Friday, January 28, 2005

Persian Puzzle
With hindsight, Iran's nuclear program appears to be more sophisticated and dangerous than anything going on in Iraq after UNSCOM dismantled Saddam's last attempt to get the Bomb in the mid-1990s. The country we invaded turned out to be a Potemkin village full of walking booby traps, and our presence there has eroded the leverage available to us in dealing with the threat posed by Iran. The approach suggested in yesterday's New York Times editorial is probably as good as any still available to us. It advocates relying on collaborative diplomacy with sizeable carrots and sticks.
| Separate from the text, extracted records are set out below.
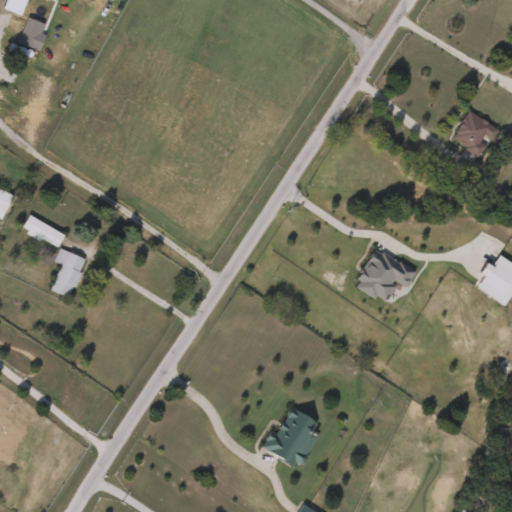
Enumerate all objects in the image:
building: (11, 5)
building: (11, 6)
building: (27, 33)
building: (28, 33)
road: (43, 61)
road: (86, 101)
road: (397, 117)
building: (470, 134)
building: (470, 134)
building: (3, 199)
building: (3, 200)
building: (38, 231)
building: (38, 231)
road: (373, 236)
road: (235, 256)
building: (62, 272)
building: (62, 272)
building: (378, 275)
building: (379, 275)
building: (495, 280)
building: (496, 281)
road: (131, 286)
road: (52, 414)
building: (288, 437)
road: (222, 438)
building: (288, 438)
road: (116, 494)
Unfortunately, this ignores the energy dimension, which remains Iran's trump.

Three years ago the global energy supply could and did lose production equal to Iran's without creating a severe price spike. When Venezuela's oil workers went out on strike, eliminating 2.3 million barrels per day of oil exports, other producers quickly filled the gap. Prices went up for a few months, and then came back down. Since then, though, the combination of rapid demand growth, persistent production problems in several countries, and a conservative approach to new oil investments has eliminated that cushion. Iran's leaders know this.

Although it is just possible that the US and EU could put aside our present differences in order to present a common front to Iran, it is hard to imagine that Iran would sit still for the imposition of joint sanctions without playing the oil card. The existence of this option reduces the likelihood that Iran would take the threat of sanctions seriously enough to abandon its nuclear efforts. In effect, Iran already holds something nearly as good as a nuclear deterrent: the ability to throw a world oil market that is balanced on a knife edge--at twice its historical average price--into chaos.

Unfortunately, the diplomatic stalemate described above raises the odds of an eventual military confrontation. The consequences of a crisis over Iran's nuclear program are unpredictable and potentially disastrous, but in spite of that, the crisis seems all but inevitable.